What's the story behind the story? What inspired you to write this book?
I wrote the first edition of my novel as a love letter to the American Experiment—after having lived in cities across three continents, and long after becoming a naturalized American citizen. I was interested in migrancy, acculturation, and identity, and felt moved to write the novel as a love story. But last year, I began to realize that the American Experiment is not a fixed promise but a continuing moral test, and felt compelled to revise the book. The second edition is more clear-eyed, as it reflects on the contemporary experience of those who have chosen America as their home.
What's your favorite genre to read? Is it the same as your favorite genre to write?
I read and write literary fiction, more specifically, socially engaged literary fiction.
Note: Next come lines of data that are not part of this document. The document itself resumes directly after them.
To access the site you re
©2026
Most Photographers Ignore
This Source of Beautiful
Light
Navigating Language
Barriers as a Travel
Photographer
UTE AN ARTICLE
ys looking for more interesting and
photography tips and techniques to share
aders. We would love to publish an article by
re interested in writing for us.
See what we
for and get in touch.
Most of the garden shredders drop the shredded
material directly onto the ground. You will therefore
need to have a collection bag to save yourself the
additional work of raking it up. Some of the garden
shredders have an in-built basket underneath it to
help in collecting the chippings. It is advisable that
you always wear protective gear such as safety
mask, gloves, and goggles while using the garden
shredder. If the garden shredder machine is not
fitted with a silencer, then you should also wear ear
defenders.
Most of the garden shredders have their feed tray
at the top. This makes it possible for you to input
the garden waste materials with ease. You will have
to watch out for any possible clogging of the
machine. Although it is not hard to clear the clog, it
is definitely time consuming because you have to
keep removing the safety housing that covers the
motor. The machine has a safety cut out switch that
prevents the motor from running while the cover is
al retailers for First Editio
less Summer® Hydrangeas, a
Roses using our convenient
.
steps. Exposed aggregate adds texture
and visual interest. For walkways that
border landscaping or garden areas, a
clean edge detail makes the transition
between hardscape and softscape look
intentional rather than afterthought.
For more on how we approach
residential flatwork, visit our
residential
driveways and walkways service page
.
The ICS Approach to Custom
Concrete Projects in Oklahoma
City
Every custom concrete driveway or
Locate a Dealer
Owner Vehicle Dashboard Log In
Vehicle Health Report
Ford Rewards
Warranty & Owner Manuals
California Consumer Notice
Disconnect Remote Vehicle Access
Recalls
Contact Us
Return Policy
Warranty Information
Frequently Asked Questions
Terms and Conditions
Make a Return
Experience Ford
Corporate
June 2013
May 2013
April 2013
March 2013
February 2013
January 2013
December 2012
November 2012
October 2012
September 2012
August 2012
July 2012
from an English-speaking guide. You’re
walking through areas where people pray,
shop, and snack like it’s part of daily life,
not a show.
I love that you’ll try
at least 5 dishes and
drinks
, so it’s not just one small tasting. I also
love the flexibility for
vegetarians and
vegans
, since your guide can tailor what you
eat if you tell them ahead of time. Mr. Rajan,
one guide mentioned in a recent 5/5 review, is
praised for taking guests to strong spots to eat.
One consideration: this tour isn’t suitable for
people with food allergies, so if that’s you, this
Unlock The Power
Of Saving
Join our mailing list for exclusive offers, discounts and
I admire writers who have used fiction to illuminate social issues, among them Nadine Gordimer, Alice Walker, Toni Morrison, Arundhati Roy, and Barbara Kingsolver.
What books are on your TBR pile right now?
I'm looking forward to reading Go Gentle, The Correspondent, and The Dream Hotel.
What scene in your book was your favorite to write?
The last chapter of the first edition and the new final chapter in the second edition were written ten years apart—the first in 2016, the second in 2026. I enjoyed writing them both, but I have to say that the new ending for my characters astonished me.
Do you have any quirky writing habits? (lucky mugs, cats on laps, etc.)
I cannot write in public. I know writers who write in cafés, libraries, trains, writing groups, writing workshops, and other public areas. I simply cannot. Writing feels private, like prayer to me; thus, I can only write when I'm alone at a desk.
Do you have a motto, quote or philosophy you live by?
I love the quote from Lady Murasaki Shikibu's The Tale of Genji, the world's first novel. "Again and again, something in one's life, or in the life around one, will seem so important that one cannot bear for it to pass into oblivion. There must never come a time, the writer feels, when people do not know about this."
If you could choose one thing for readers to remember after reading your book, what would it be?
I'd like readers to remember that those who have chosen America as their home are no less American than they are.